The news of the death of Dolores O’Riordan, singer and songwriter for The Cranberries, is both deeply saddening and quite shocking, given that O’Riordan was just 46 years old. The band has released a statement saying:
The lead singer with the Irish band The Cranberries, was in London for a short recording session. No further details are available at this time. Family members are devastated to hear the breaking news and have requested privacy at this very difficult time.
As the statement indicates, O’Riordan was keeping busy, and a quick search of YouTube turns up a number of performances, both solo and with the band, over the past couple of years. Here is an April 2017 performance of “Linger,” one of the singles off of the band’s 1993 hit album Everybody Else Is Doing It, So Why Can’t We?:
I remember quite vividly the first time I heard that incredible album: coming up the stairs of the house I shared with five other guys, hearing this amazing music coming out of my friend David’s room. Turns out he had just bought the CD, and we both were immediately taken with the mesmerizing combination of dreamy guitar, hook-heavy songs, and O’Riordan’s stunning voice, which is one of the most unmistakable, inimitable pop/rock instruments of the past 25 years. The only band that came close, for me, to the same sort of dynamic, distinctive, loud-soft, angst-filled-but-beautiful, spine-tingling pop/rock was JJ72, another Irish group that had some success in the Nineties.

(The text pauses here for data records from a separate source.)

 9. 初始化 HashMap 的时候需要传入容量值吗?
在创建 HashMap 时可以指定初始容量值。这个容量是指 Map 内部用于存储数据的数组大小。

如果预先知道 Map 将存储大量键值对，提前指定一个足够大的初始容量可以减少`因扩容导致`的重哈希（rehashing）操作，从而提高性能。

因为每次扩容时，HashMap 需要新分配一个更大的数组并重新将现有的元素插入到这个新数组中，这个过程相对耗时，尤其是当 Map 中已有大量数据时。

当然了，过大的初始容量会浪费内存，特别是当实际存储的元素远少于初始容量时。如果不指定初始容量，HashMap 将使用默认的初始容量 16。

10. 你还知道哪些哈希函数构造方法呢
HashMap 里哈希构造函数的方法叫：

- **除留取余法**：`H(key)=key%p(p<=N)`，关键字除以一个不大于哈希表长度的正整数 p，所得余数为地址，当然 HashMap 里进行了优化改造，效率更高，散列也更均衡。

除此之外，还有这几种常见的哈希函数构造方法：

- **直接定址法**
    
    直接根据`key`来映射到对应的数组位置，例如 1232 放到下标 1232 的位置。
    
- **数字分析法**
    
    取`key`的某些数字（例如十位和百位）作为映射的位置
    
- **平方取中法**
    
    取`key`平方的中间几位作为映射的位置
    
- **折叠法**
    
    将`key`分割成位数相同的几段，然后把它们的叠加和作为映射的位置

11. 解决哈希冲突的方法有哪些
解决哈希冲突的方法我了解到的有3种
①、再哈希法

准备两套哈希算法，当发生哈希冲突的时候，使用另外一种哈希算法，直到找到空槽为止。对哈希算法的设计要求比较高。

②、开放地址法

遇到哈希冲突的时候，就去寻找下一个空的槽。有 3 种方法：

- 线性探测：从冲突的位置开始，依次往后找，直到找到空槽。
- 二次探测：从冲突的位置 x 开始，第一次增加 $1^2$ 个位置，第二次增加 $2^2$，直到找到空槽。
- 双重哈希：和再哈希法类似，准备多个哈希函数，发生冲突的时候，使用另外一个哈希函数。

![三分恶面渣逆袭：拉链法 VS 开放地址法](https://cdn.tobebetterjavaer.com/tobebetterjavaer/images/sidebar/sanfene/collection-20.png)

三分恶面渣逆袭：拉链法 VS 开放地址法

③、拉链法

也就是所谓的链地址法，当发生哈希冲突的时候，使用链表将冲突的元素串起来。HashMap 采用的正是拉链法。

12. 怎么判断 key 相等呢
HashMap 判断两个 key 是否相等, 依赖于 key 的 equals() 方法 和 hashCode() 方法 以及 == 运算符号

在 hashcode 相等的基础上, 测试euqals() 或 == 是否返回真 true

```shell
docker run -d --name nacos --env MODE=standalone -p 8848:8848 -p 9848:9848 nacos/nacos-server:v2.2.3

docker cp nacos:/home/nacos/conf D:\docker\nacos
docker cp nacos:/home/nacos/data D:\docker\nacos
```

The Cranberries had tremendous success, selling some 40 million albums, but O’Riordan apparently had struggles in recent years with depression (she was diagnosed with bipolar disorder), back problems, and some erratic behavior, coming on the heels of a divorce from Don Burton, her husband of twenty years, in 2014.
O’Riordan’s influence can certainly be seen and heard in much music over the past couple of decades, and occasionally turns up in rather surprising places. I’ve been listening to Free of Form, a wonderful new album by neo-jazz/r&b singer Sarah Elizabeth Charles, featuring trumpeter Christian Scott, which contains a compelling version of “Zombie,” one of The Cranberries’ biggest hits:
O’Riordan was raised Catholic, and indicated in this undated article that she didn’t attend Church anymore. But she was open about drawing inspiration from the traditional music of the Church:
“I was never like: ‘Hello, I’m a catholic and I’m into Jesus Christ and John and all the boys,’ you know. When I was a teenager I was, like, falling asleep in church, but when it came to the hymns, then I was like yes!, because I loved the hymns, the Gregorian hymns”, “Oh, great tunes. That’s definitely where rock’n’roll came from!”
She also expressed great admiration for the late Pope John Paul II; in fact, she performed at the Vatican at the invitation of each of the last three popes. My God grant her eternal rest. She died far too young.